Obsessing over celebrities has been going on for decades now. Long before "E!" existed, "Entertainment Tonight" was a daily fixture in most of our homes. Many of us were raised on it to some degree, and even if you don't know the details, I'm going to bet that you kinda heard something about Jessica Simpson getting married last weekend.
Why do we care enough to pay attention? I think the answer is pretty simple actually. Celeb news is a great diversion. Life is tricky at best and really difficult at worst. We all need to escape from our own issues for a few minutes, and checking out how “the other half” lives is a great distraction. Even better, sometimes after reading a story or two, our own problems don't seem so bad anymore. Hell, my teenager's room is a disaster and she has had a snappy comment for nearly everything this week, but at least she's not a young Disney star already on dope, right?
So much has been made out of aggressive paparazzi and the press being invasive but honestly the cases that we hear about are really extreme. It doesn't take very long for any celeb to learn the ropes, and trust me when I say that if they want to go unnoticed, they can and will. There's a reason why Kim Kardashian pops up constantly and Kate Middleton is only seen in official capacities. Kim wants attention and purposely goes to locations where she will be photographed, while the royal mama would much rather be behind closed doors playing with her baby.
Stars of any caliber know exactly where to go in order to be seen, which means that they also know to avoid these locations at all costs if they prefer privacy. Is it as simple as that? In most cases, yes, it really is. Also, when they ask for privacy and respect they usually will get it. Bad-mouthing the over-zealous press while shopping in slow motion at The Grove doesn't really work out too well. Actions really do speak louder than words, and if you appear to want your privacy respected, then it usually happens.
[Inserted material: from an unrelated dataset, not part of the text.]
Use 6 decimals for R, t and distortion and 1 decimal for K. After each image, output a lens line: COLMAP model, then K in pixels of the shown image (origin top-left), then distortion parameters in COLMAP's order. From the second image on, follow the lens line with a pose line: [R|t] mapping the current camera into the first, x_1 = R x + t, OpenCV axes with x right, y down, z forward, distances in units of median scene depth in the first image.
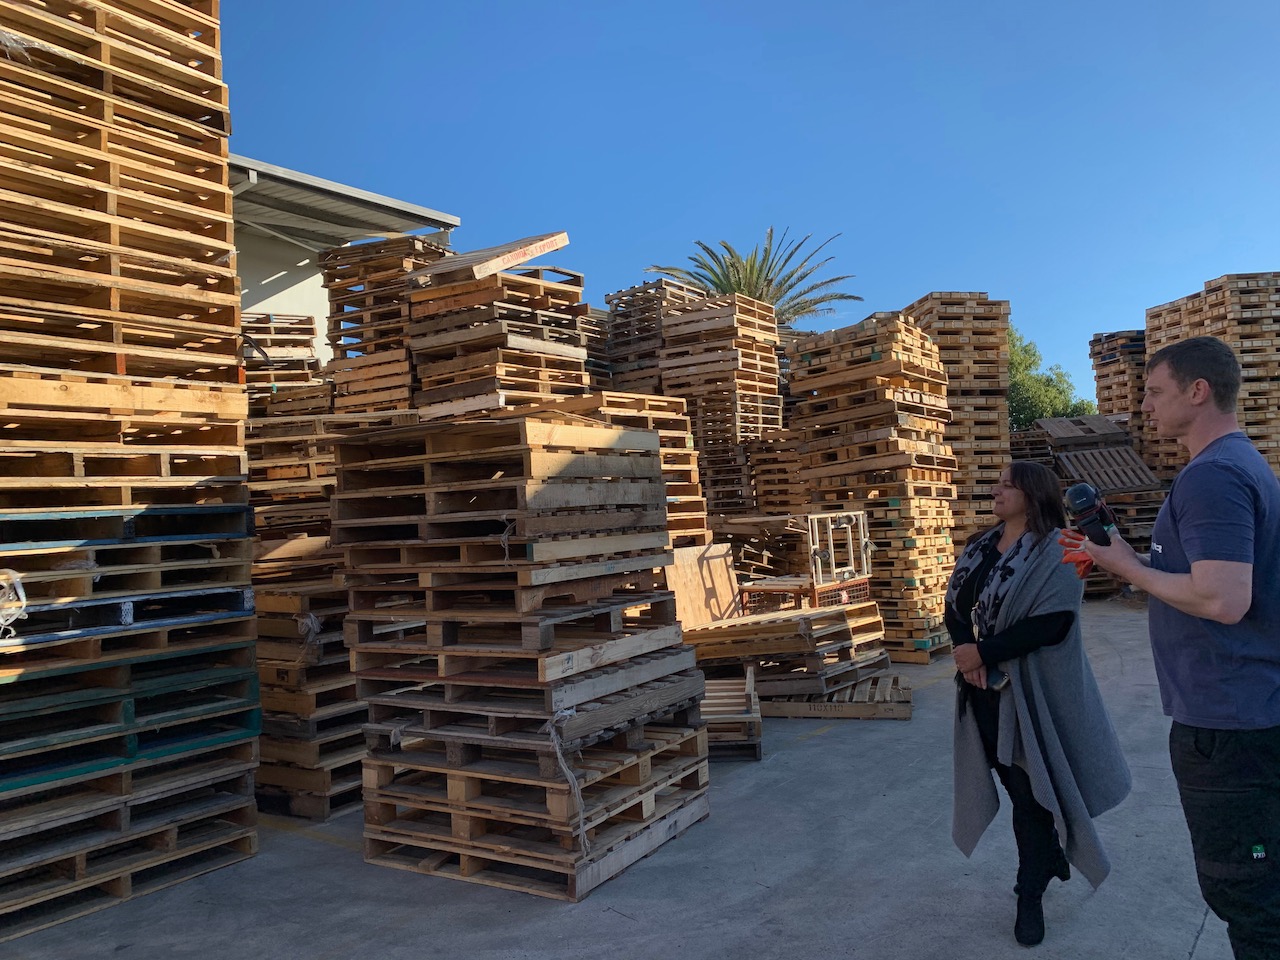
lens RADIAL K [[956.3, 0, 670.0], [0, 956.3, 450.3], [0, 0, 1]] dist [-0.000253, -0.004286]
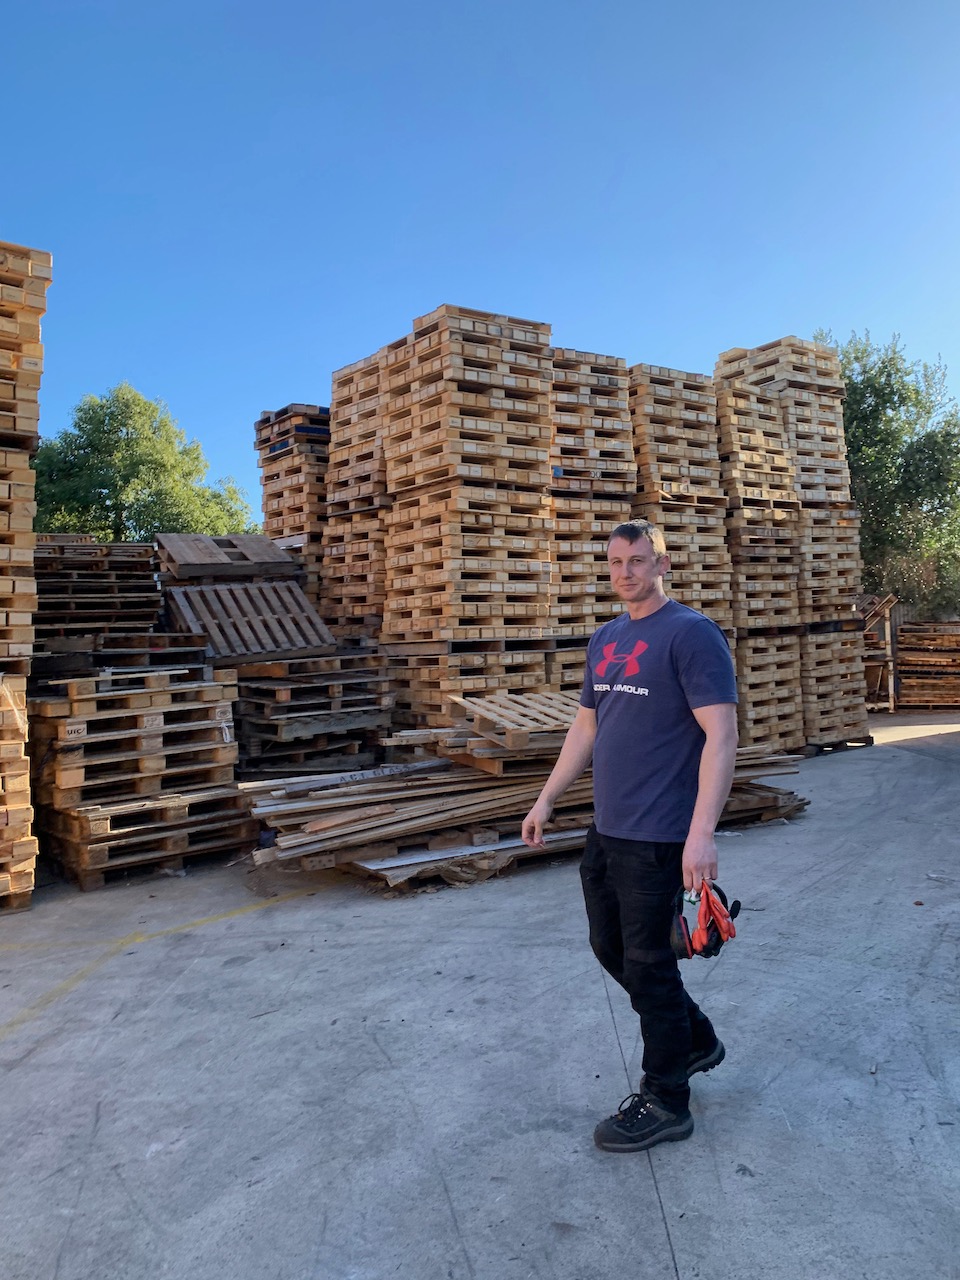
lens RADIAL K [[956.3, 0, 480.3], [0, 956.3, 641.4], [0, 0, 1]] dist [-0.000253, -0.004286]
pose [[0.836524, 0.018361, 0.547622, 0.246939], [-0.034539, 0.999218, 0.019258, 0.017095], [-0.546840, -0.035024, 0.836504, 0.428162]]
That said, if you are a 20-year-old former child star, knee-deep in drugs and running with a bad crew then I will have no problem telling the world what you did last night. If someone is purposely looking for attention I'm not going to feel guilty about giving it to them. Does that make me a bad person? I don't think so.
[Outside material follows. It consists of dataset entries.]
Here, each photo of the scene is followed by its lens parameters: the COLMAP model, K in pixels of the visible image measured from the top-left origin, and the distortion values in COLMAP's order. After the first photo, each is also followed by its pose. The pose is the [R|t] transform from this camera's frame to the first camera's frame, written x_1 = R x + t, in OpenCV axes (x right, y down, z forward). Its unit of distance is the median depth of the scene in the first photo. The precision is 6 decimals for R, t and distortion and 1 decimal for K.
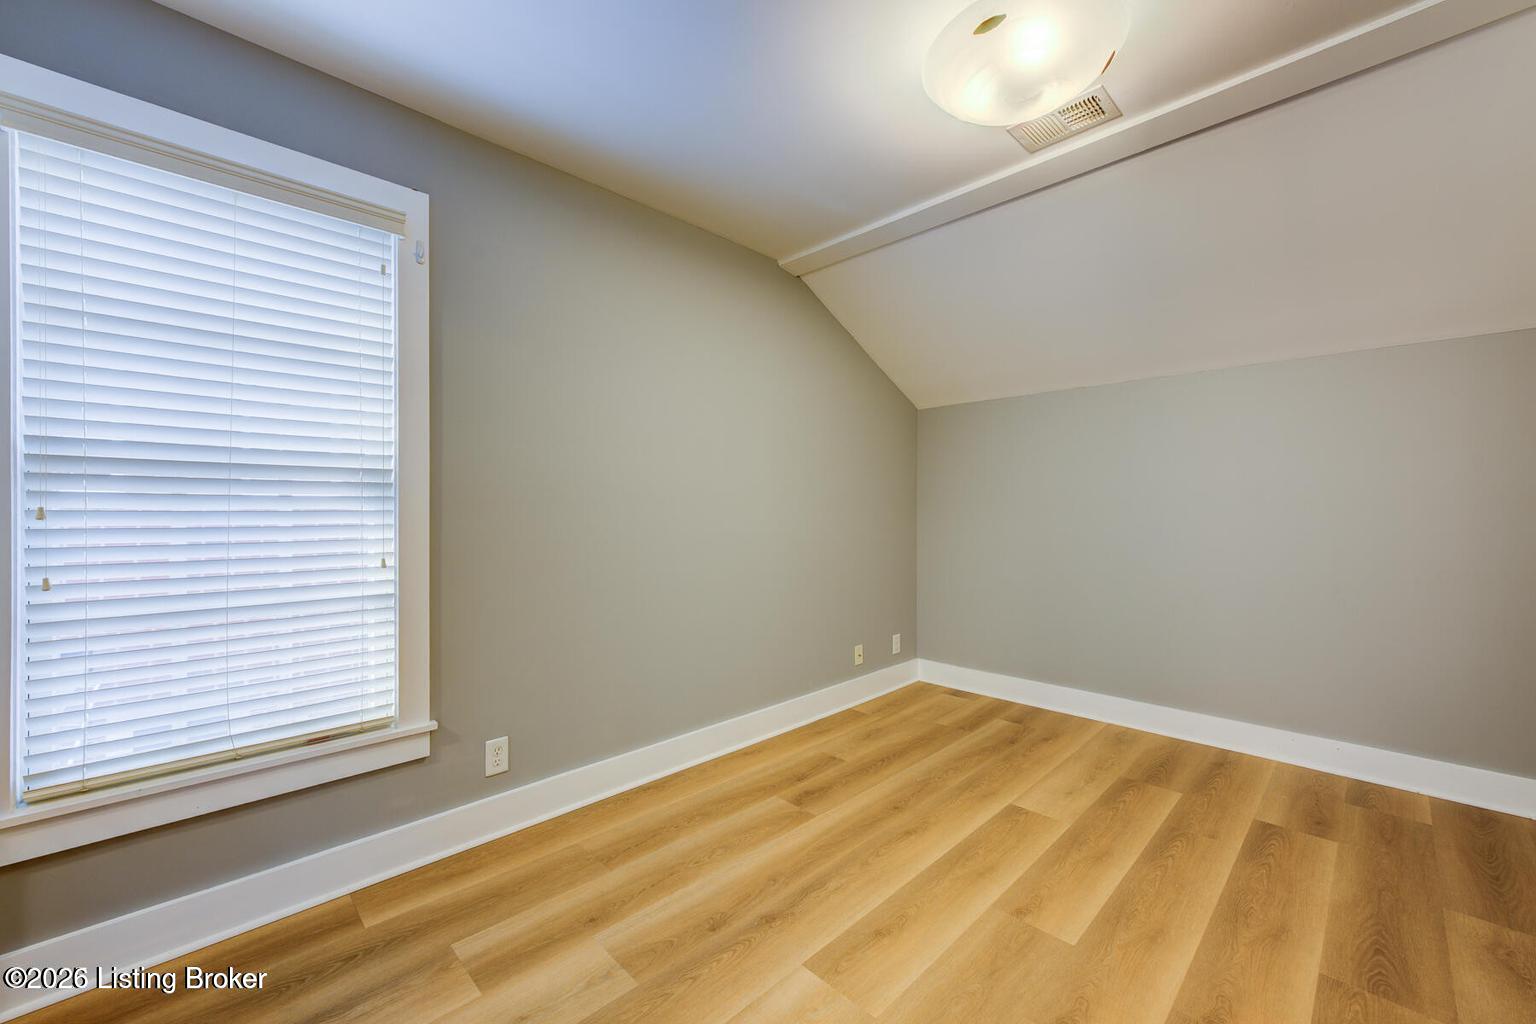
lens RADIAL K [[612.4, 0, 768.0], [0, 612.4, 512.0], [0, 0, 1]] dist [-0.000944, 0.000460]
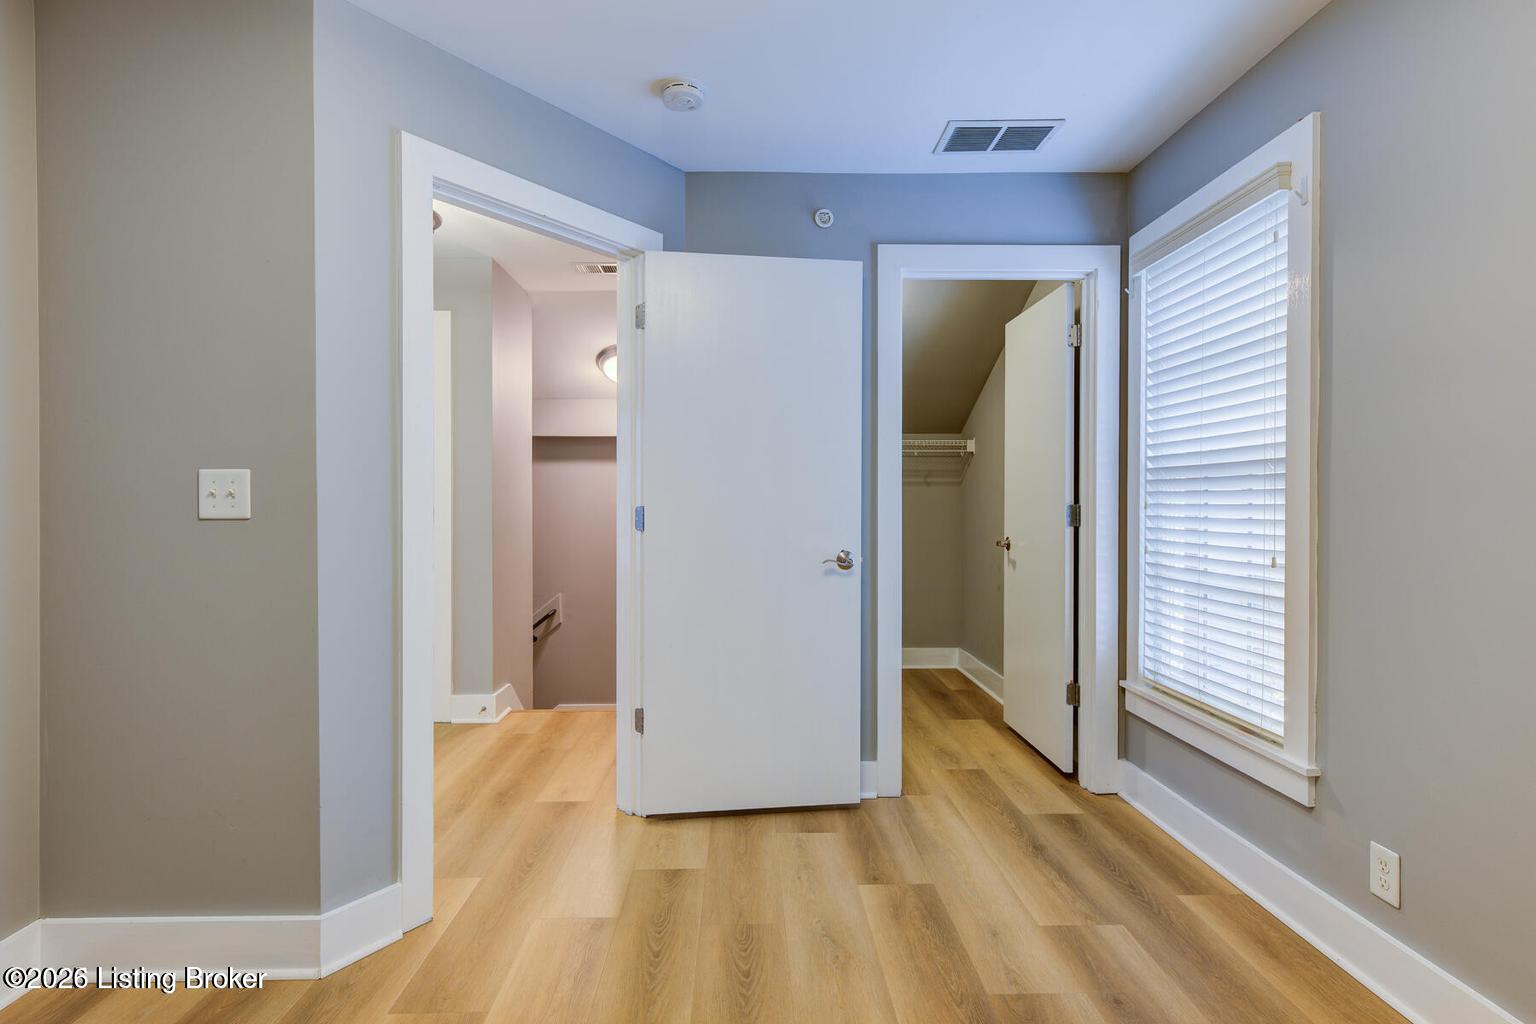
lens RADIAL K [[766.1, 0, 765.5], [0, 766.1, 493.9], [0, 0, 1]] dist [0.001535, 0.000209]
pose [[-0.677460, -0.009118, -0.735503, 0.498402], [-0.005105, 0.999957, -0.007694, -0.003882], [0.735542, -0.001458, -0.677477, 0.842919]]
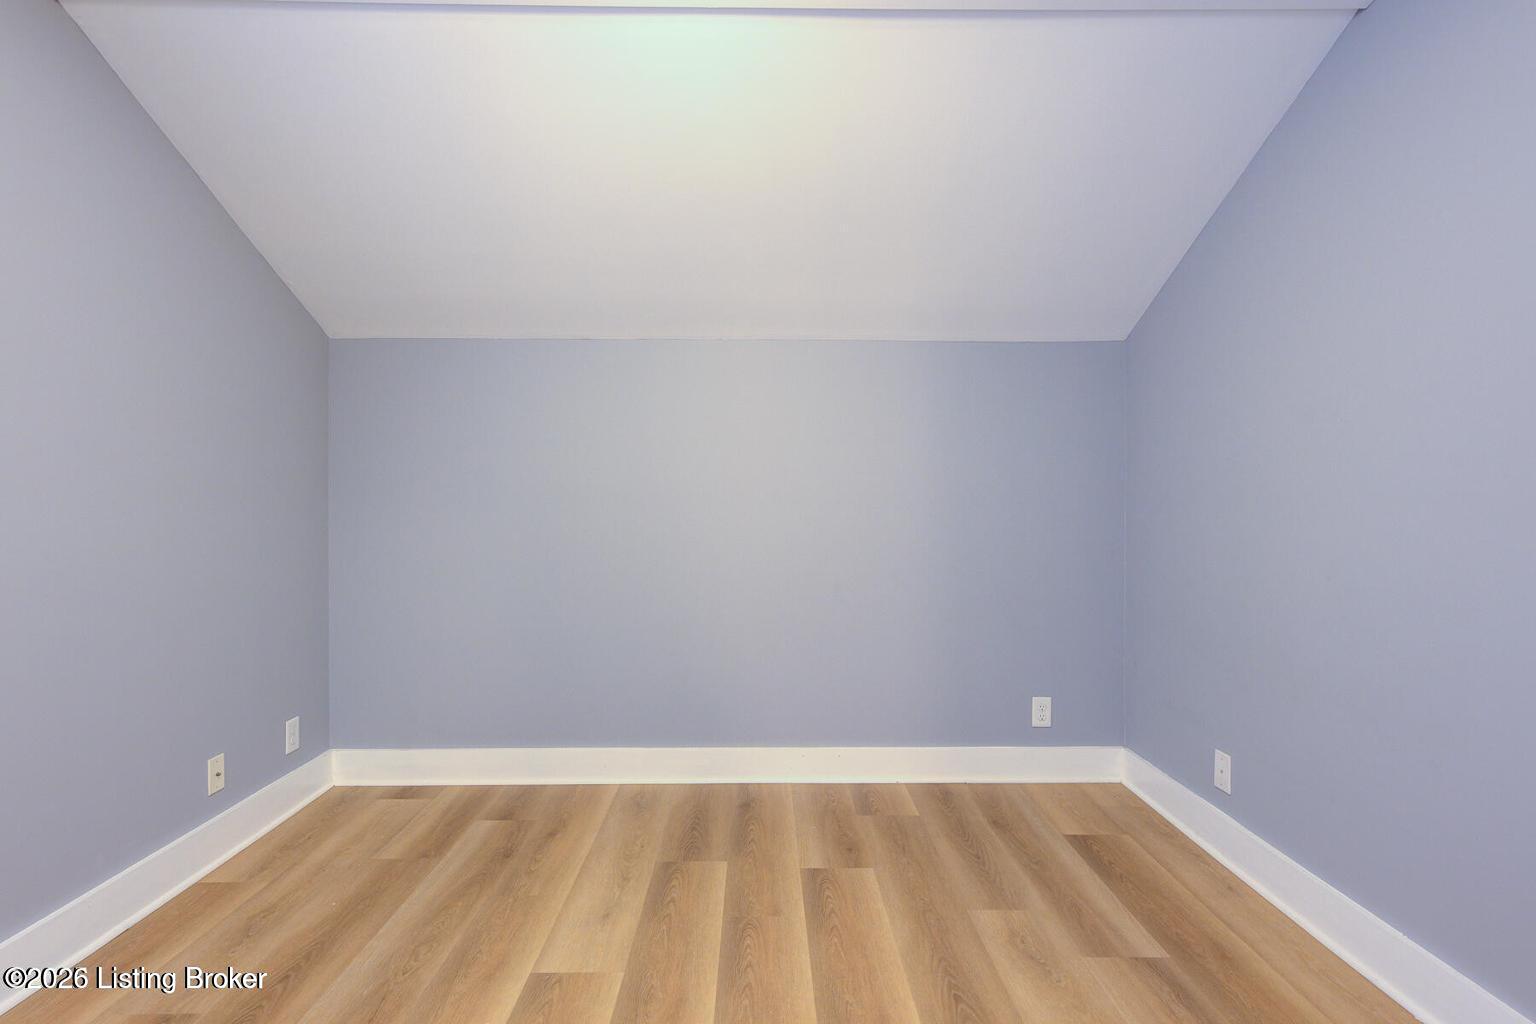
lens RADIAL K [[750.6, 0, 768.0], [0, 750.6, 512.0], [0, 0, 1]] dist [0.006294, 0.000388]
pose [[0.688972, -0.006228, 0.724761, 0.004879], [0.001053, 0.999971, 0.007592, -0.003097], [-0.724787, -0.004467, 0.688959, 0.260815]]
I have kids to feed, bills to pay, and after years of wrestling with myself I've finally accepted the fact that I am indeed a writer. I spent a lot of years covering all sorts of topics while trying to figure out what I wanted to do with my life. One day it just clicked that I'm doing exactly what I'm supposed to be doing -- writing. I purposely aim to balance out the fluff by freelancing in other places where I can tackle serious topics and keep my skills super sharp but by definition, yes, I'm an entertainment reporter.
You don't have to like me or even agree with the things that I have to say. But if I motivate you to open up that little comment box to say anything at all, then I feel my job is done and my main goal has been accomplished. Celeb news is a round-the-clock business and that means that I get to do what I love to do most of all each and every day, write. Why on earth should I feel guilty about that?